DATA SECTION:
———

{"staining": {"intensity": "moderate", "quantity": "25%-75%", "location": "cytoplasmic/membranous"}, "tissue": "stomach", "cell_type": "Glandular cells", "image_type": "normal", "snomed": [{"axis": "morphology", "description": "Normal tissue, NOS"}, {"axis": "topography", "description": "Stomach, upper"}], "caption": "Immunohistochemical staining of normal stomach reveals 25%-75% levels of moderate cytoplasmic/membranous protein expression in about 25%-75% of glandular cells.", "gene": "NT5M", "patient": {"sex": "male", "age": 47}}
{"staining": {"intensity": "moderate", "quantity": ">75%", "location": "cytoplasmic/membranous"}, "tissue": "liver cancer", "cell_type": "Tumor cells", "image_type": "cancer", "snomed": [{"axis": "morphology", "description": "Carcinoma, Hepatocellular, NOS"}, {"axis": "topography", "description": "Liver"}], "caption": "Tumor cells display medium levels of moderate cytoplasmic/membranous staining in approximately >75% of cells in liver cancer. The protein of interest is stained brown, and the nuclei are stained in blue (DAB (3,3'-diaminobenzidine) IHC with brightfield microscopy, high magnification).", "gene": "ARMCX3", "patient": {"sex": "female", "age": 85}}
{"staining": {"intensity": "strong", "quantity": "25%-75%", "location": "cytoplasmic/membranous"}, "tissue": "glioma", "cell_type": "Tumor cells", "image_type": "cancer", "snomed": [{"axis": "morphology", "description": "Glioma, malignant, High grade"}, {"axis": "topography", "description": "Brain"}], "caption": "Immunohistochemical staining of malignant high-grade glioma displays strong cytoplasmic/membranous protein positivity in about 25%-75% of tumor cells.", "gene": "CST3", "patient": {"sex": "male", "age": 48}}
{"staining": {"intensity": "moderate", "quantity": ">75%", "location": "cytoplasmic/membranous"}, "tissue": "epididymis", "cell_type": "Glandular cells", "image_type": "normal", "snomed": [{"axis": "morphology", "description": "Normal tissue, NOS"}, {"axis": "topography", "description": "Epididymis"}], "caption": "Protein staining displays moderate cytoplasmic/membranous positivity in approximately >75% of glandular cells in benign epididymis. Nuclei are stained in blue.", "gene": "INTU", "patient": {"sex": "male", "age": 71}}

———

WORK ITEM: Reproduce the data in its entirety, matching each character.

OUTPUT BELOW:
{"staining": {"intensity": "moderate", "quantity": "25%-75%", "location": "cytoplasmic/membranous"}, "tissue": "stomach", "cell_type": "Glandular cells", "image_type": "normal", "snomed": [{"axis": "morphology", "description": "Normal tissue, NOS"}, {"axis": "topography", "description": "Stomach, upper"}], "caption": "Immunohistochemical staining of normal stomach reveals 25%-75% levels of moderate cytoplasmic/membranous protein expression in about 25%-75% of glandular cells.", "gene": "NT5M", "patient": {"sex": "male", "age": 47}}
{"staining": {"intensity": "moderate", "quantity": ">75%", "location": "cytoplasmic/membranous"}, "tissue": "liver cancer", "cell_type": "Tumor cells", "image_type": "cancer", "snomed": [{"axis": "morphology", "description": "Carcinoma, Hepatocellular, NOS"}, {"axis": "topography", "description": "Liver"}], "caption": "Tumor cells display medium levels of moderate cytoplasmic/membranous staining in approximately >75% of cells in liver cancer. The protein of interest is stained brown, and the nuclei are stained in blue (DAB (3,3'-diaminobenzidine) IHC with brightfield microscopy, high magnification).", "gene": "ARMCX3", "patient": {"sex": "female", "age": 85}}
{"staining": {"intensity": "strong", "quantity": "25%-75%", "location": "cytoplasmic/membranous"}, "tissue": "glioma", "cell_type": "Tumor cells", "image_type": "cancer", "snomed": [{"axis": "morphology", "description": "Glioma, malignant, High grade"}, {"axis": "topography", "description": "Brain"}], "caption": "Immunohistochemical staining of malignant high-grade glioma displays strong cytoplasmic/membranous protein positivity in about 25%-75% of tumor cells.", "gene": "CST3", "patient": {"sex": "male", "age": 48}}
{"staining": {"intensity": "moderate", "quantity": ">75%", "location": "cytoplasmic/membranous"}, "tissue": "epididymis", "cell_type": "Glandular cells", "image_type": "normal", "snomed": [{"axis": "morphology", "description": "Normal tissue, NOS"}, {"axis": "topography", "description": "Epididymis"}], "caption": "Protein staining displays moderate cytoplasmic/membranous positivity in approximately >75% of glandular cells in benign epididymis. Nuclei are stained in blue.", "gene": "INTU", "patient": {"sex": "male", "age": 71}}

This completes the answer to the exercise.